----- Available records

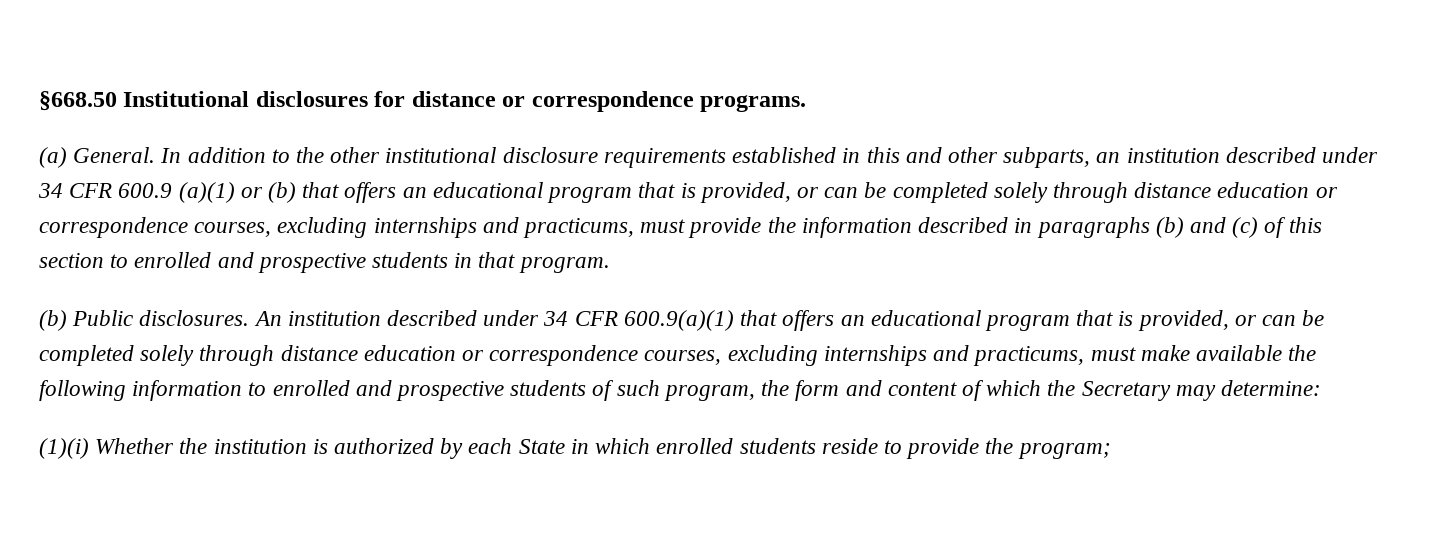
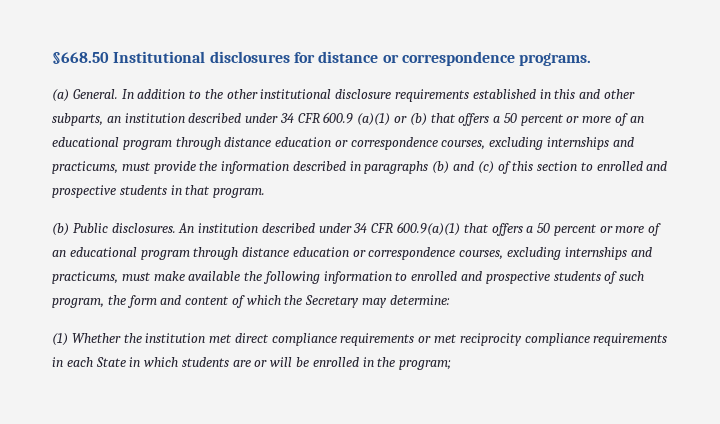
[402,182,1048,203] an educational program that is provided, or can be completed solely -> [493,113,644,126] [52,137,172,150] a 50 percent or more of an educational program
[840,310,1325,331] [39,345,195,366] an educational program that is provided, or can be completed solely -> [526,223,662,236] [52,247,190,260] a 50 percent or more of an educational program
[39,438,89,459] (1)(i) -> [52,333,68,346] (1)
[312,438,980,459] is authorized by each State in which enrolled students reside to provide -> [209,333,668,346] [52,357,374,367] met direct compliance requirements or met reciprocity compliance requirements in each State in which students are or will be enrolled in

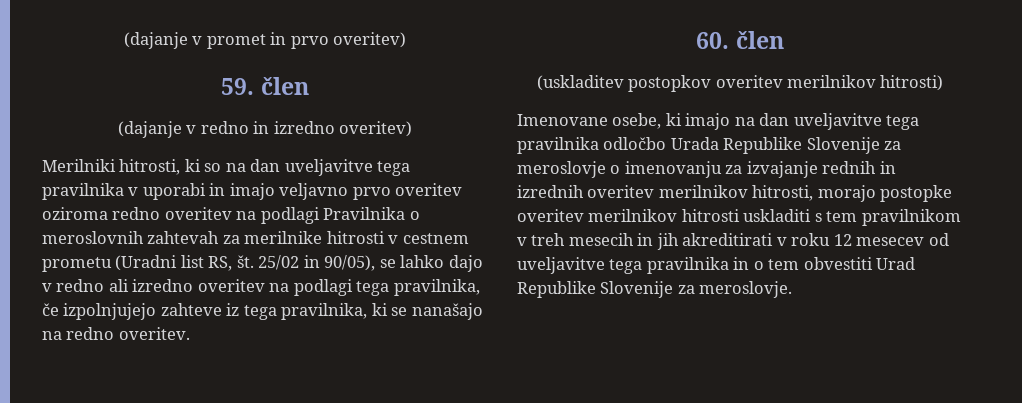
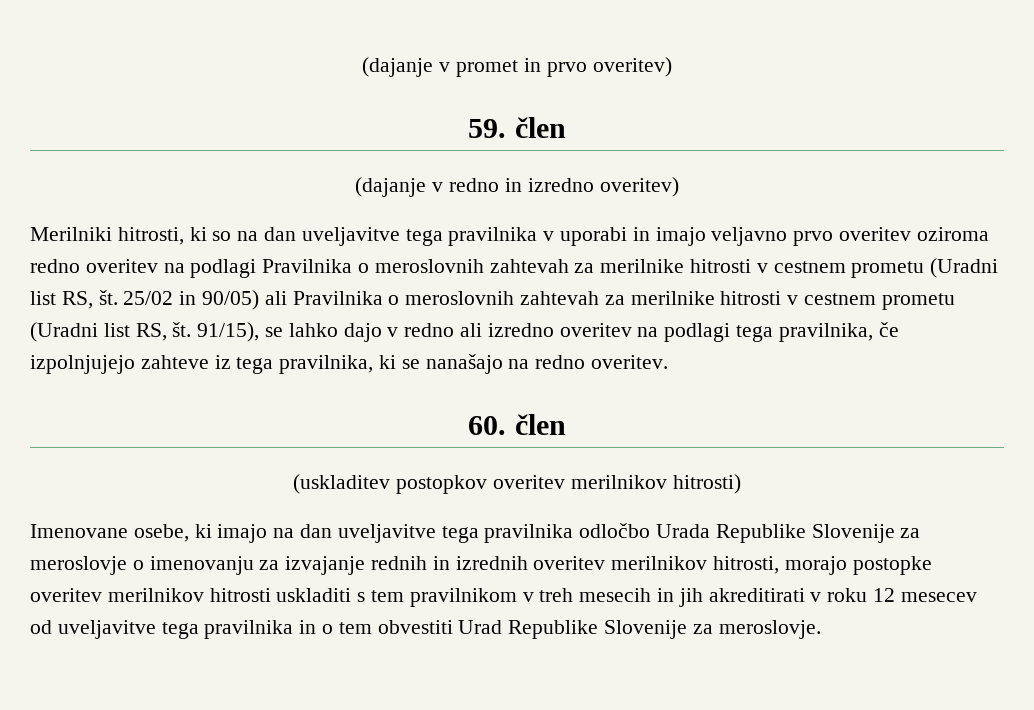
[324,255,376,271] 90/05), -> [202,290,955,310] [30,322,260,342] 90/05) ali Pravilnika o meroslovnih zahtevah za merilnike hitrosti v cestnem prometu (Uradni list RS, št. 91/15),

----------

- _Work order_:
Where a line of the data above includes the string "solely", pull it out.

- _Your response_:
[402,182,1048,203] an educational program that is provided, or can be completed solely -> [493,113,644,126] [52,137,172,150] a 50 percent or more of an educational program
[840,310,1325,331] [39,345,195,366] an educational program that is provided, or can be completed solely -> [526,223,662,236] [52,247,190,260] a 50 percent or more of an educational program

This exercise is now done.